Clinical trajectory follows a predictable pattern: - Pre-symptomatic phase (typically age 50–65): no symptoms, subtle echocardiographic or biomarker changes may be detectable on sensitive screening. - Early symptomatic phase: dyspnea on exertion, declining exercise tolerance, mild peripheral edema, palpitations from atrial fibrillation, or bilateral carpal tunnel syndrome requiring surgery. - Advanced phase: severe restrictive cardiomyopathy, recurrent hospitalizations, significant functional decline.
Tafamidis (Vyndaqel/Vyndamax) — the tetramer stabilizer approved by the FDA in 2019 — demonstrated a 30% reduction in all-cause mortality (HR 0.70) and 32% reduction in cardiovascular hospitalizations vs placebo in the ATTR-ACT trial. Benefit was most pronounced when treatment was started in less-advanced disease, reinforcing the value of early identification.
Carries two copies of Val142Ile — very rare; disease course similar to carriers of one copy
Homozygosity for Val142Ile is exceptionally rare. A published case (Hamour et al., 2008, PMID 18318779) described a 58-year-old homozygous V122I carrier who required cardiac transplantation for end-stage heart failure — confirming that homozygous disease does occur and can be severe. Whether homozygosity systematically advances age of onset or worsens prognosis relative to heterozygosity is unknown due to the small number of identified cases.

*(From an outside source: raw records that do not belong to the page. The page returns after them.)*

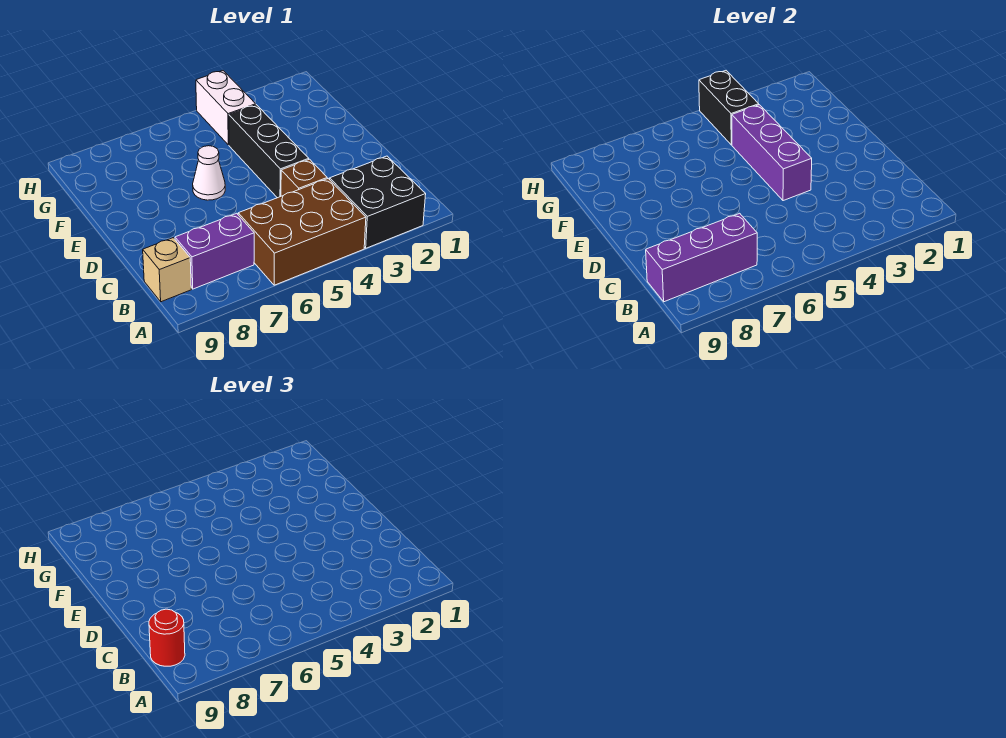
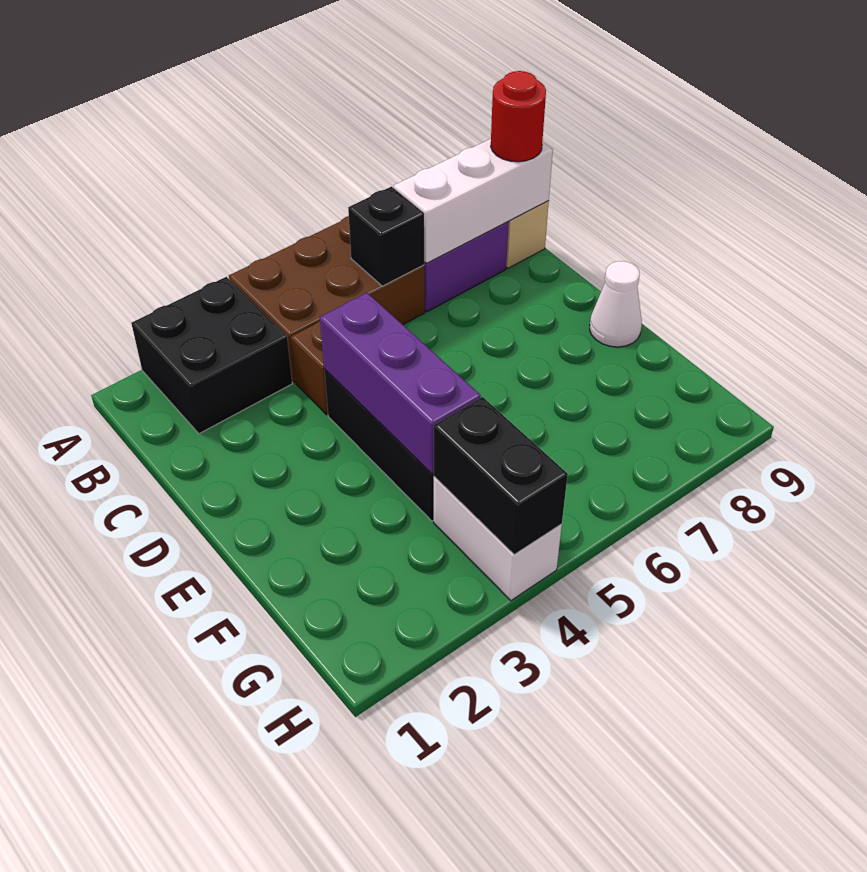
none -> black 1x1 brick [348,187,424,286]
purple 1x3 brick [646,213,757,302] -> white 1x3 brick [394,139,553,263]
white 1x1 cone [193,146,225,200] -> white 1x1 cone moved to [590,261,642,347]

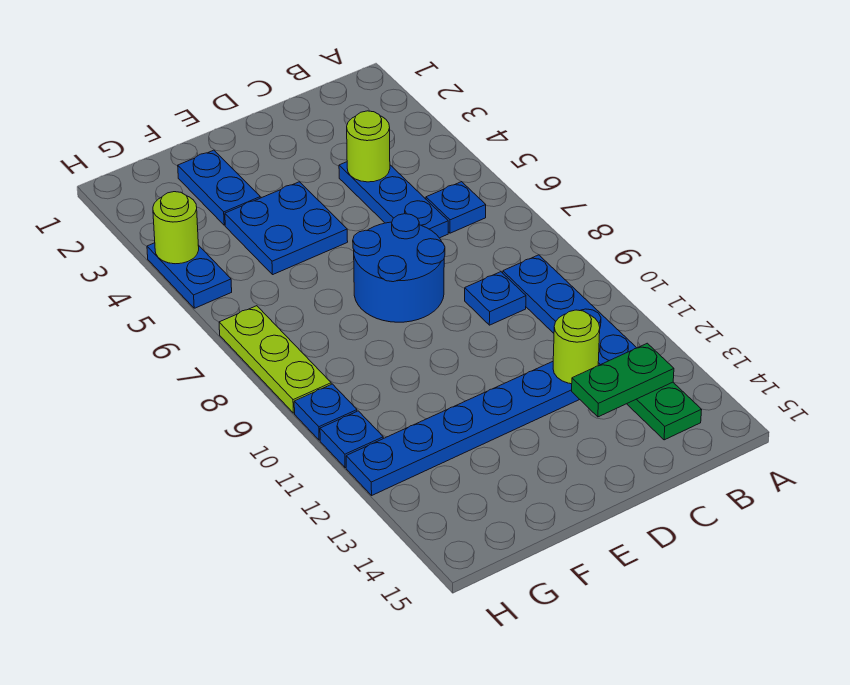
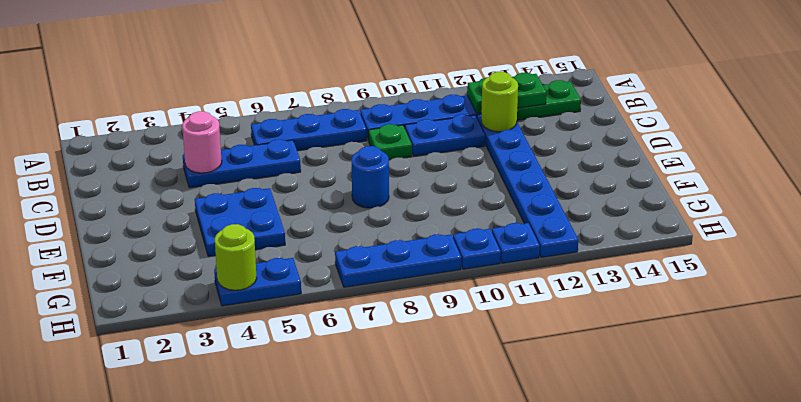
blue 1x1 plate [426,182,486,233] -> blue 1x3 plate [251,109,367,151]
green 1x2 plate [572,343,674,417] -> green 1x2 plate turned to [467,73,547,113]
lime 1x1 round brick [347,111,390,182] -> pink 1x1 round brick [182,111,222,173]
blue 1x1 plate [465,272,526,325] -> green 1x1 plate [368,124,412,160]
blue 2x2 round brick [353,214,445,322] -> blue 1x1 round brick [352,146,389,208]
blue 1x2 plate [178,150,260,225] -> blue 1x2 plate moved to [405,114,485,156]
lime 1x3 plate [219,306,331,413] -> blue 1x3 plate [335,234,461,287]

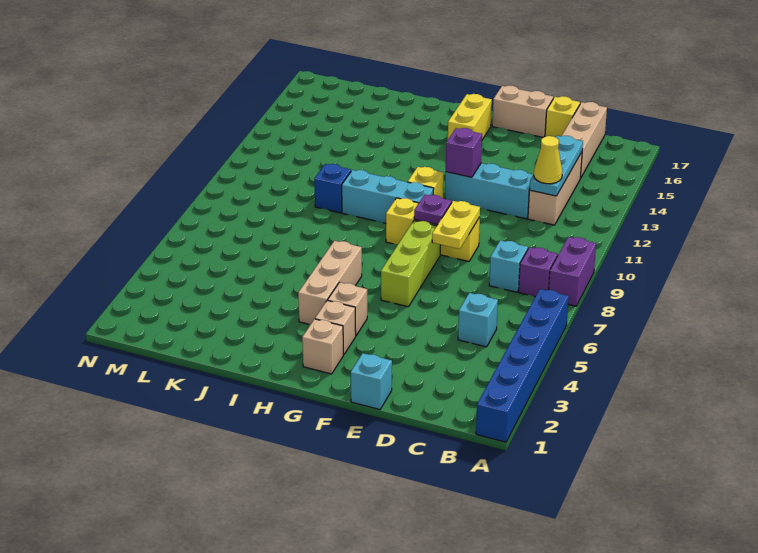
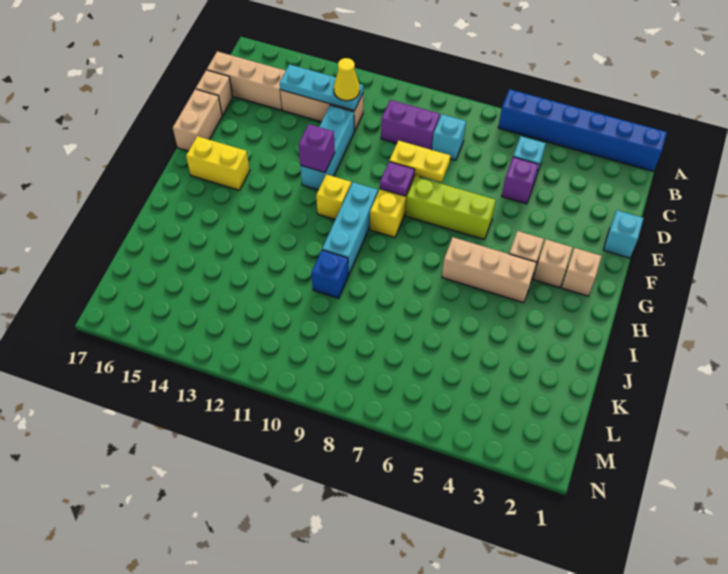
purple 1x2 brick [549,237,596,306] -> purple 1x2 brick moved to [381,100,440,150]
purple 1x1 brick [519,247,557,297] -> purple 1x1 brick moved to [502,157,539,204]
yellow 1x1 brick [545,96,580,137] -> tan 1x1 brick [196,70,233,115]

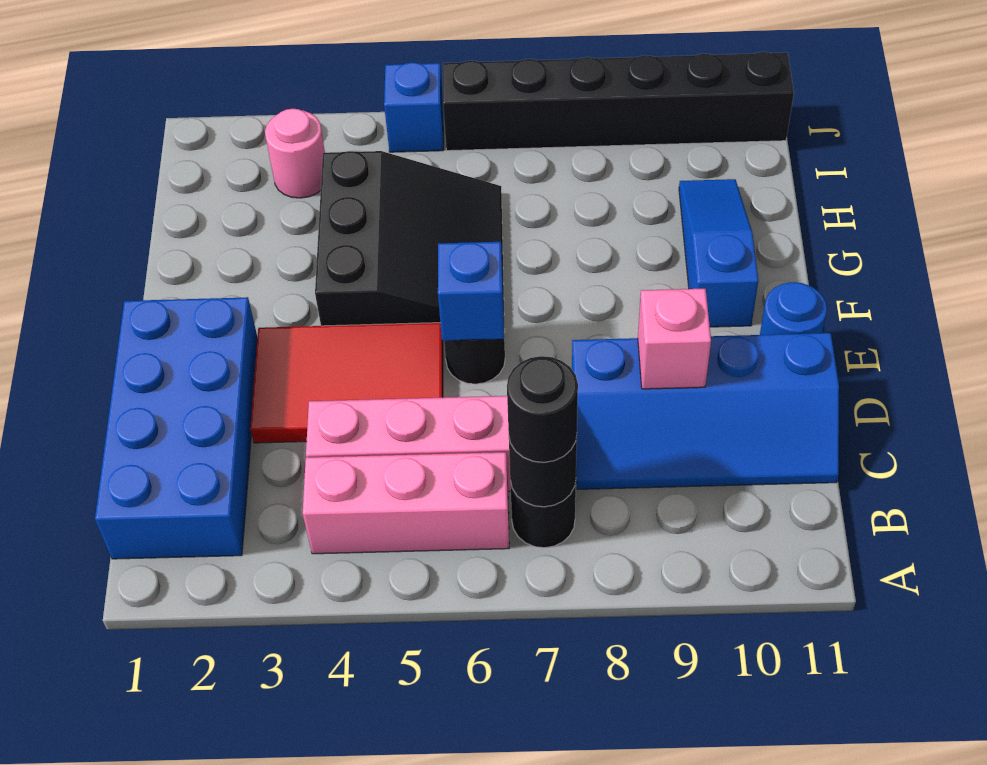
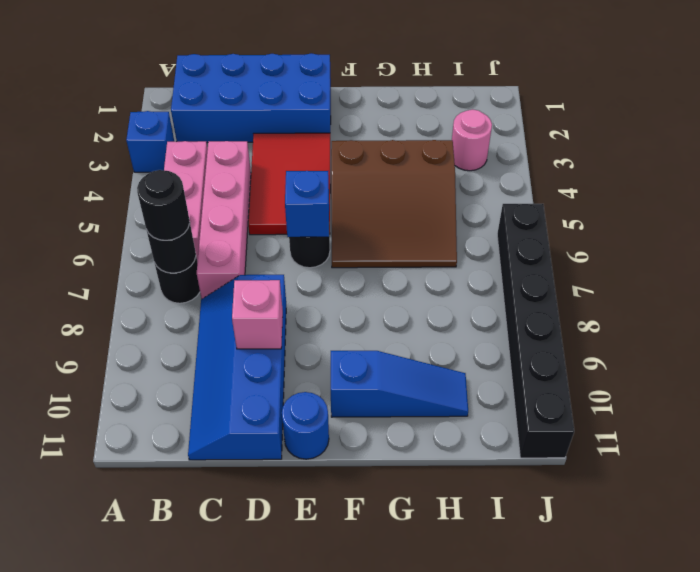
black 3x3 slope [315,151,505,332] -> brown 3x3 slope [331,140,457,268]
blue 1x1 brick [384,62,444,152] -> blue 1x1 brick moved to [126,111,174,172]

The treatment rationale is identical to heterozygotes. Tafamidis stabilizes all TTR tetramers — whether assembled from wild-type, one mutant, or two mutant subunits — by binding the thyroxine-binding channel. Gene-silencing agents (patisiran, inotersen) suppress hepatic TTR production from both alleles equally, eliminating the source of fibril-forming protein.